In May 2011, the FASB issued amended guidance to ASC 820, Fair Value Measurement, with respect to measuring fair value and related disclosures as part of the effort to establish common requirements in accordance with GAAP and IFRS. The amended guidance clarifies that the concept of highest and best use should only be used in the valuation of non-financial assets, specifies how to apply fair value measurements to instruments classified in stockholders’ equity and requires that premiums or discounts be applied consistent with what market participants would use absent Level 1 inputs. The amendment also explicitly requires additional disclosures related to the valuation of assets categorized as Level 3 within the fair value hierarchy. Additional disclosures include quantitative information about unobservable inputs, the sensitivity of fair value measurement to changes in unobservable outputs and information on the valuation process used.
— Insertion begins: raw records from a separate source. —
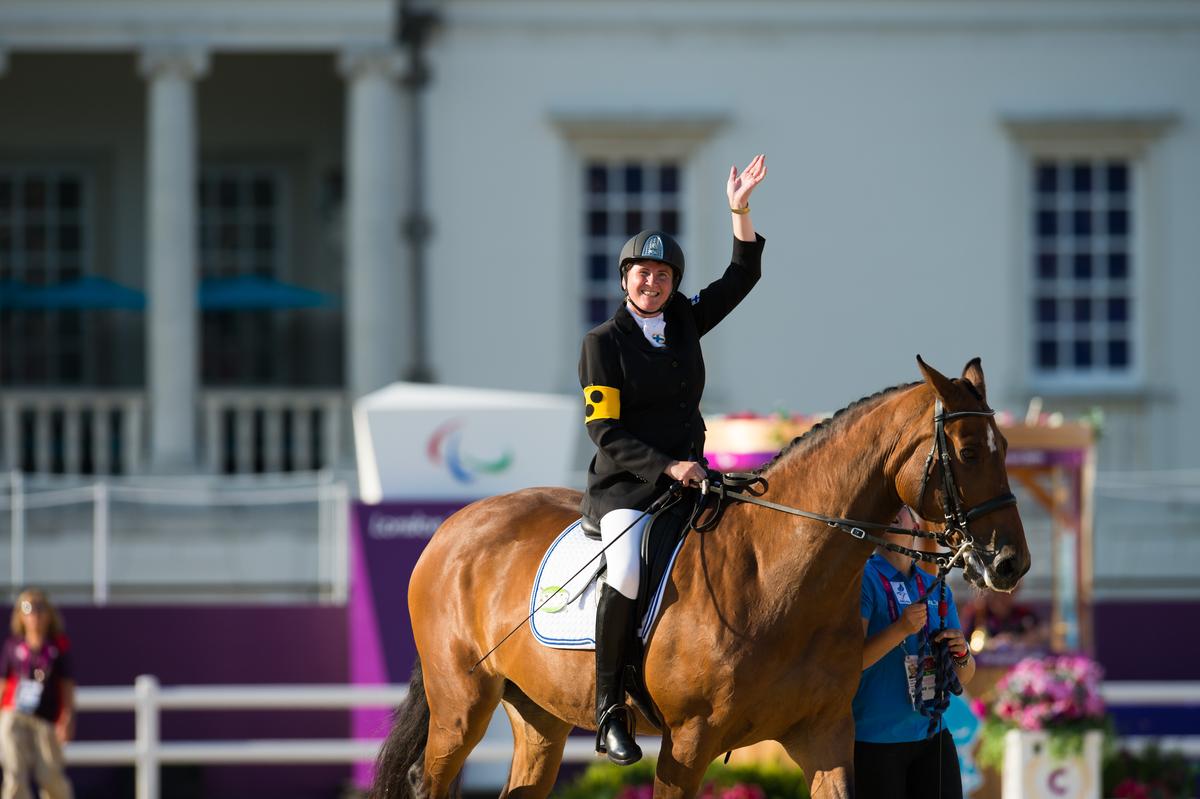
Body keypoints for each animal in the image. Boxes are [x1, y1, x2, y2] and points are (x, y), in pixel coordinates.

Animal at [369, 355, 1027, 796]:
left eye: (1004, 446)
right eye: (969, 452)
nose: (1010, 562)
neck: (778, 579)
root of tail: (455, 527)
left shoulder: (825, 737)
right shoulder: (686, 745)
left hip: (539, 717)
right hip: (461, 706)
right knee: (429, 779)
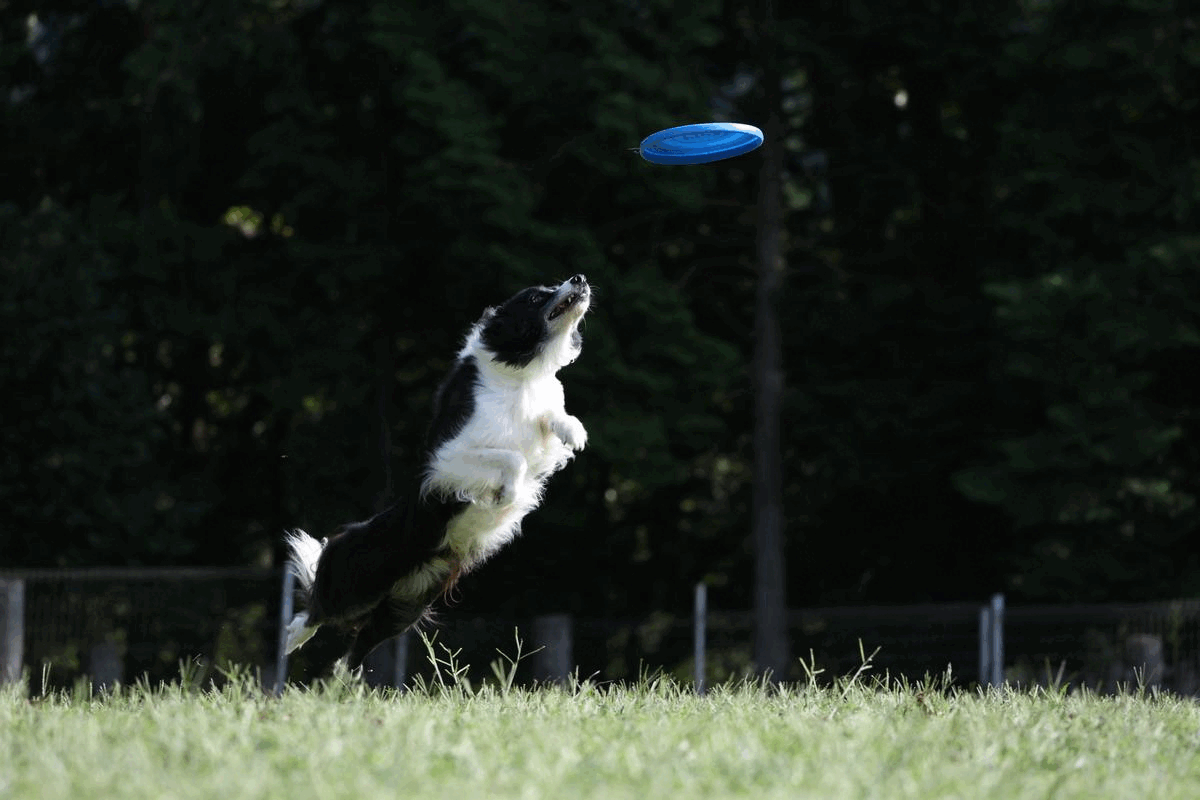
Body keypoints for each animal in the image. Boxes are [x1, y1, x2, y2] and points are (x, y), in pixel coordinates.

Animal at [283, 274, 591, 670]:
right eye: (536, 298)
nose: (579, 278)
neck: (521, 375)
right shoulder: (445, 460)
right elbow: (512, 459)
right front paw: (504, 495)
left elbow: (550, 417)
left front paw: (573, 431)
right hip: (358, 578)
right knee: (318, 610)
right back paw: (293, 639)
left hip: (405, 607)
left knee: (354, 651)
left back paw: (342, 680)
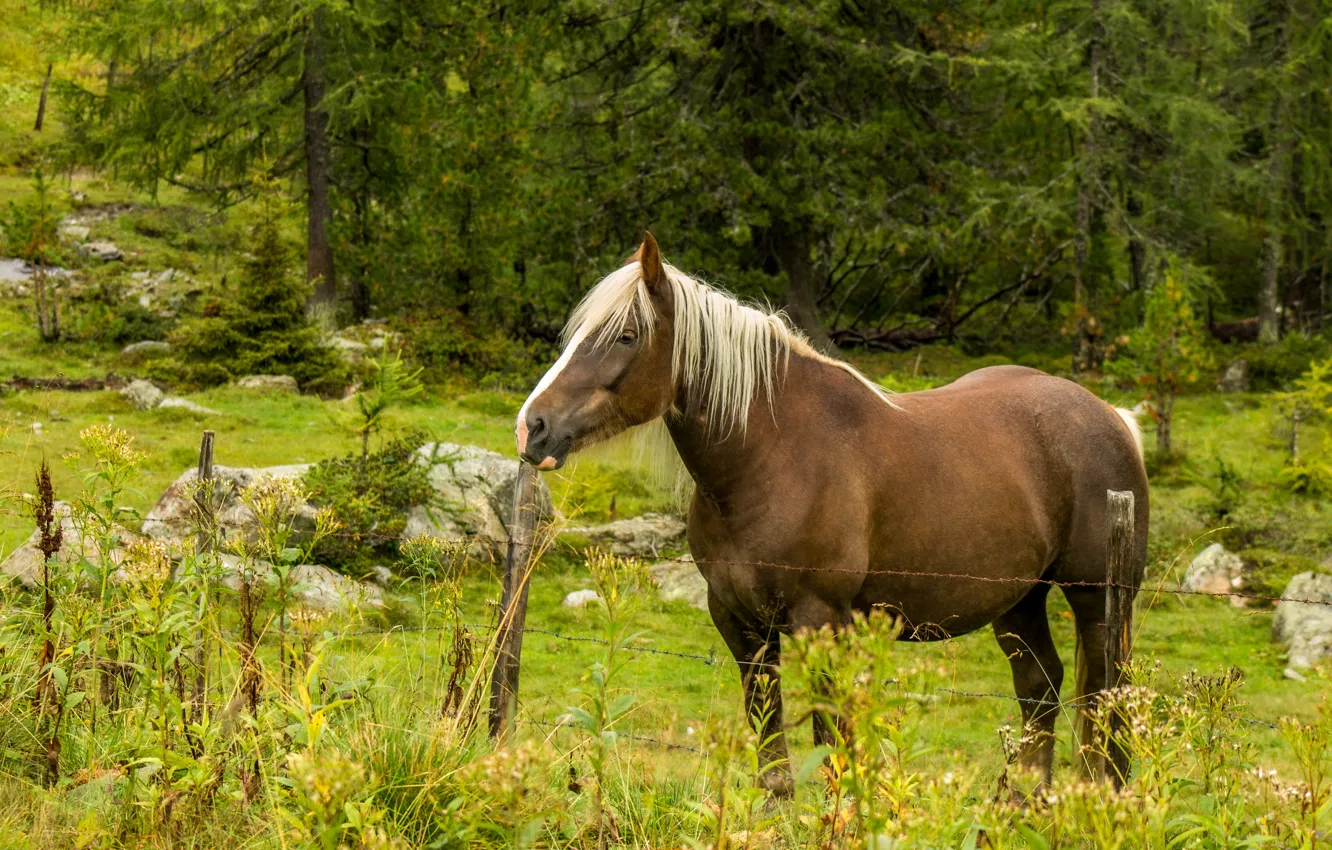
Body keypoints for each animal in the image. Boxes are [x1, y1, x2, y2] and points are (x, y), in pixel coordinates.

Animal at [515, 233, 1148, 795]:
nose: (532, 428)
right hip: (1019, 600)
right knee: (1040, 687)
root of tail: (1113, 417)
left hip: (1097, 600)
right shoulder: (738, 621)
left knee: (1107, 696)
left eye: (625, 336)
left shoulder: (821, 620)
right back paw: (1025, 801)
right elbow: (770, 745)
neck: (774, 457)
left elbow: (832, 741)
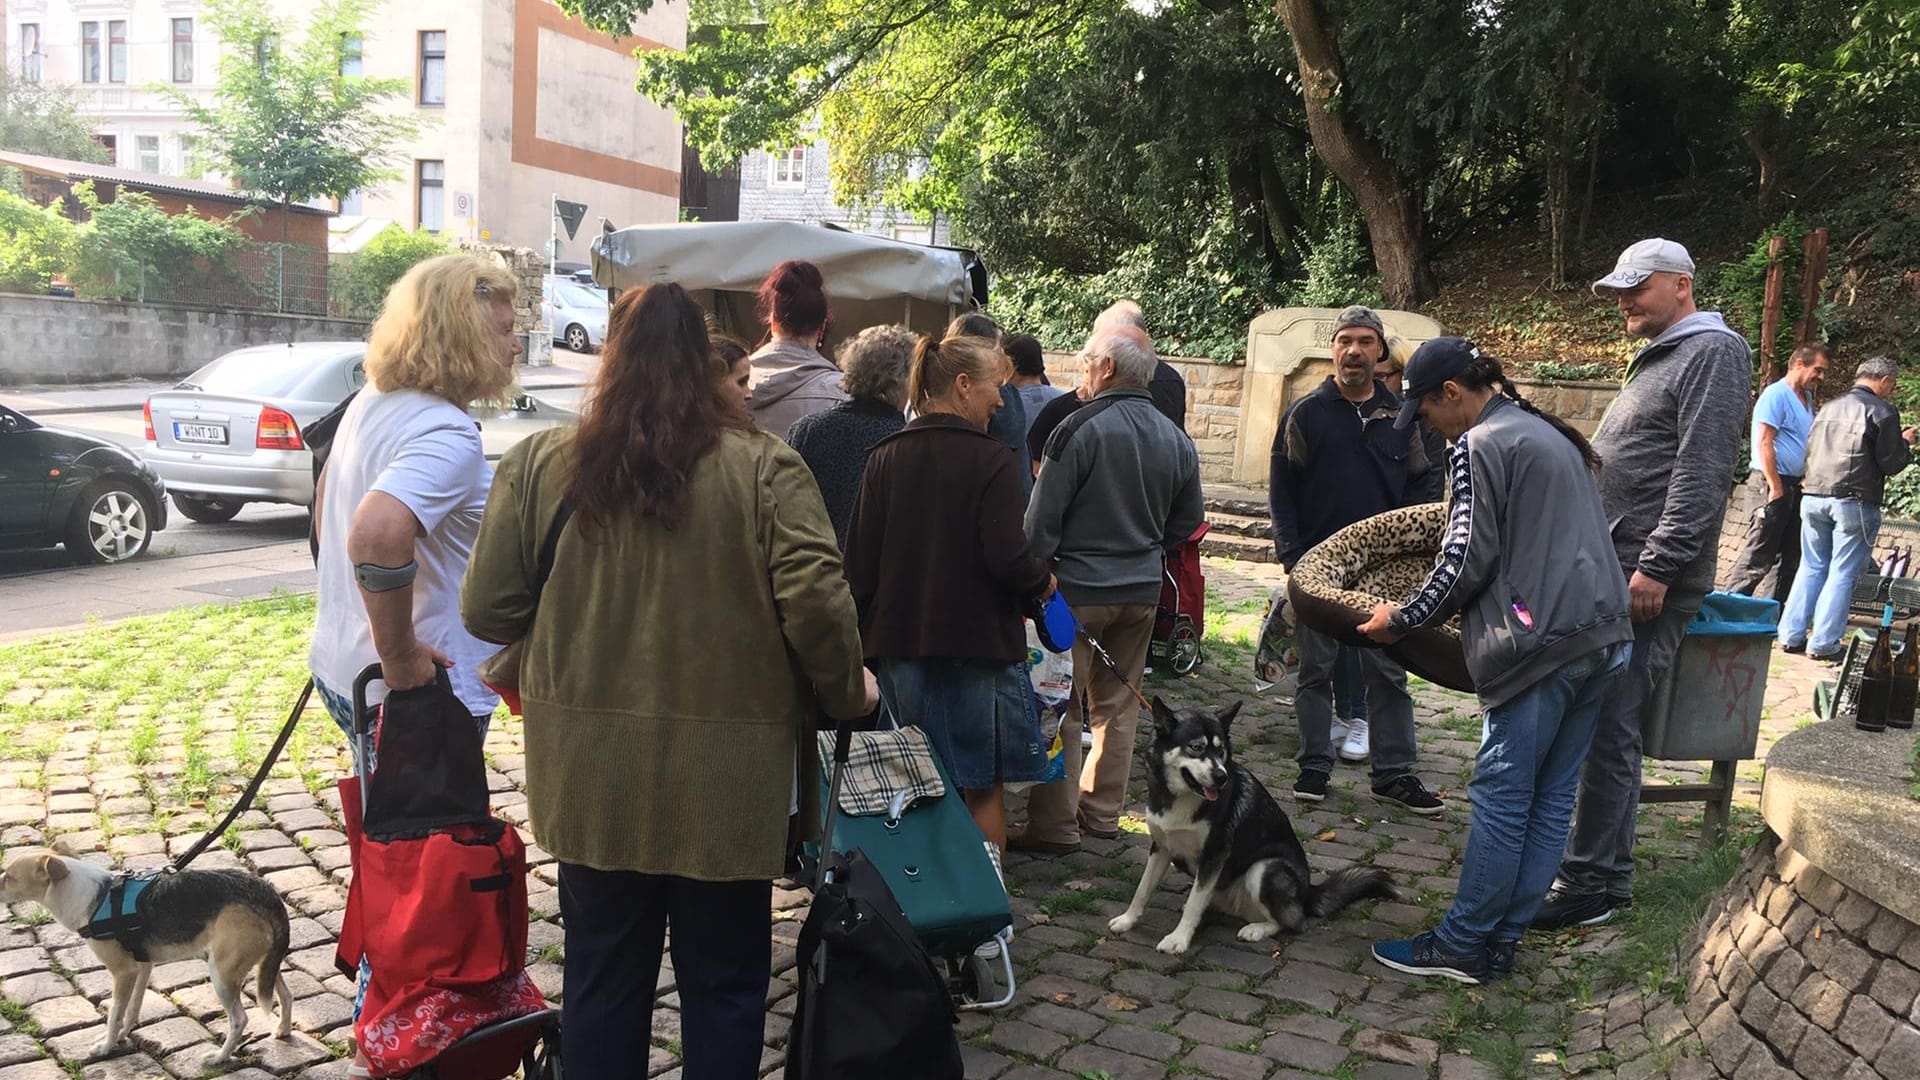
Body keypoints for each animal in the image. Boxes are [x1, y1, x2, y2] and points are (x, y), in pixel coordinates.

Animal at [0, 849, 291, 1060]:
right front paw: (121, 1036)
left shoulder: (123, 972)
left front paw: (106, 1047)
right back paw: (283, 1030)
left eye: (9, 876)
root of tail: (268, 895)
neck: (94, 898)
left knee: (240, 1020)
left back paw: (219, 1058)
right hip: (264, 965)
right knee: (286, 996)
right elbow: (131, 1010)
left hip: (222, 972)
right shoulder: (142, 966)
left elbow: (114, 1014)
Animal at [1113, 699, 1397, 949]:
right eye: (1196, 747)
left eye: (1220, 750)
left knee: (1292, 922)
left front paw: (1179, 940)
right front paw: (1128, 920)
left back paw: (1257, 929)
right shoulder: (1161, 848)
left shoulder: (1214, 855)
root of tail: (1307, 893)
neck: (1182, 798)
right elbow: (1143, 889)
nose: (1221, 777)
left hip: (1265, 869)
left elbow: (1194, 903)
This guidance is effective for periods beginning after December 15, 2011, on a prospective basis. Other than additional disclosures, the adoption of this guidance effective January 1, 2012 is not expected to have a material effect on our financial statements.

 

Accounting for Costs Associated with Acquiring or Renewing Insurance Contracts

 

In October 2010, the FASB issued amended guidance to ASC 944, Financial Services – Insurance, to address the diversity in practice for accounting for costs associated with acquiring or renewing insurance contracts. The amendment clarifies the definition of acquisition costs (i.e., costs which qualify for deferral) to incremental direct costs that result directly from, and are essential to, a contract and would not have been incurred by the insurance entity had the contract transaction not occurred. Therefore, only costs related to successful efforts of acquiring a new, or renewal, contract should be deferred. This guidance is effective for periods beginning after December 15, 2011, on a prospective basis. Retrospective application to all prior periods presented on the date of application is also permitted, but not required. We are in the process of determining the effect on our financial statements.

 

Adjustments Related to Prior Years

 

Net loss of $1,258 thousand and net income of $9,380 thousand was recognized during the three and six months ended June 30, 2011. Net loss for the three months ended June 30, 2011 reflects approximately $800 thousand associated with the correction of errors related to various prior years, which increased the loss recognized in the current period. Net income for the six months ended June 30, 2011 reflects approximately $2,500 thousand associated with the correction of errors related to various prior years, which increased the income recognized in the current period.

 

We have assessed the impact of these errors on all prior periods and have determined that the errors were not material to any individual year during the intervening period.

 

Significant Accounting Policies

 

Our significant accounting policies are presented in the notes to our financial statements in our 2010 Annual Report on Form 10-K. There have been no significant changes since year end December 31, 2010.